What still worries Australians about driverless cars

Peter Terlato 12 October 2016

driverless vehicle concept interior seats

Safety, especially when it comes to children, remains a key concern.

Australians are ready to embrace the practical advantages of driverless vehicles, but there remains a significant proportion of motorists apprehensive about some aspects of the burgeoning hands-free technology.

A new and extensive study, carried out by the Australian Driverless Vehicle Initiative (ADVI), analysed the attitudes of more than 5,000 Australians in relation to the advantages and disadvantages of driverless cars.

Preliminary results of the survey revealed almost three-quarters of Aussie drivers (73%) would appreciate vehicle autonomy "when they feel physically or mentally unable to drive manually".

A similar proportion of respondents (69%) would welcome a hands-free experience when driving becomes "boring or monotonous" and a little over half (52%) feel they would be able to rest while the programmed vehicle takes them where they need to go.
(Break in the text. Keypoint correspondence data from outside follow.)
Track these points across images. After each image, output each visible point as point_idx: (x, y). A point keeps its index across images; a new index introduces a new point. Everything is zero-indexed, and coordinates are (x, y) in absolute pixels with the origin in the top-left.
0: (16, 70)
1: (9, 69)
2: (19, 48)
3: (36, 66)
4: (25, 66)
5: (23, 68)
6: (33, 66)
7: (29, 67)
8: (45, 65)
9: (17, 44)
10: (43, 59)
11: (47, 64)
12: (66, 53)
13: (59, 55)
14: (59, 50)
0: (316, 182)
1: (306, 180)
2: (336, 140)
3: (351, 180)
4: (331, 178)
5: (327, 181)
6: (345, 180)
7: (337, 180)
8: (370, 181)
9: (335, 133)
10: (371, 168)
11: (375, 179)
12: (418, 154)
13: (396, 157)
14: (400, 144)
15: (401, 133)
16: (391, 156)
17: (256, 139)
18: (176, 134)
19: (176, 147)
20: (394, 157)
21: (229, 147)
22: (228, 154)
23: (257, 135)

More than a quarter (28%) would also be confident enough to sleep while riding.

More than a third (36%) of respondents said they would use the additional free time to catch up on work.
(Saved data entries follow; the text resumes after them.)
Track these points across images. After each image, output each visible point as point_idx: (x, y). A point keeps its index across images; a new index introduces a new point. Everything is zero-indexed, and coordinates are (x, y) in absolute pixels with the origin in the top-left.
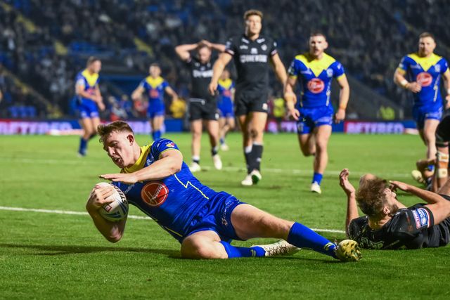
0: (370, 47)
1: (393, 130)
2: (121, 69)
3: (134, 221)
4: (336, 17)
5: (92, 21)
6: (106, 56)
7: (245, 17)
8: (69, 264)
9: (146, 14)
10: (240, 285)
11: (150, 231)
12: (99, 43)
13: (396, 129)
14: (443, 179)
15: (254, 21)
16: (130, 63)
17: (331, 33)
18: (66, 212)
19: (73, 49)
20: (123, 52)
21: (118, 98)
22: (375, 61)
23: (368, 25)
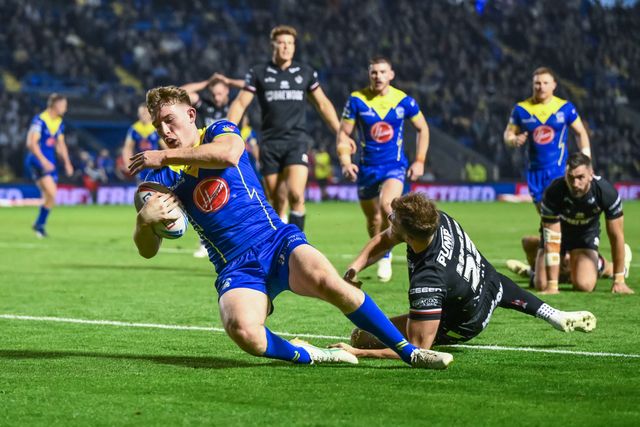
0: (451, 78)
1: (480, 195)
2: (97, 111)
3: (116, 330)
4: (402, 36)
5: (56, 44)
6: (76, 93)
7: (272, 36)
8: (24, 391)
9: (133, 33)
10: (267, 419)
11: (140, 344)
12: (67, 74)
13: (484, 196)
14: (554, 266)
15: (285, 43)
16: (110, 103)
17: (396, 59)
18: (19, 317)
19: (29, 84)
20: (100, 87)
21: (95, 153)
22: (458, 99)
23: (448, 48)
However, despite these affirmative sentiments, slightly less than half (47%) of those surveyed felt confident that driverless vehicles were safer than traditional cars.

Echoing these concerns, only a quarter (25%) of respondents would use a driverless vehicle to transport their children.

The ­research also reveals most Aussies aren't willing to fork out more cash for the technology. Those who are said they would pay, on average, $8977 more for a fully-automated vehicle.

The full results of the survey will be published early next year.

While autonomous vehicles are currently only being tested on South Australian roads, their entry into the Australian marketplace may be sooner than imagined.

The ADVI recently partnered with the NSW Taxi Council to research and develop plans and regulations for driverless cabs in Australia, with trials anticipated to commence sometime before 2020.

Tesla Motors already has autopilot capabilities, software developer nuTonomy recently launched the first-ever public robo-taxi services in Singapore, Uber has self-driving cars in Pittsburgh, Google has stepped up its testing capacity and Apple has been rumoured to be entering the market.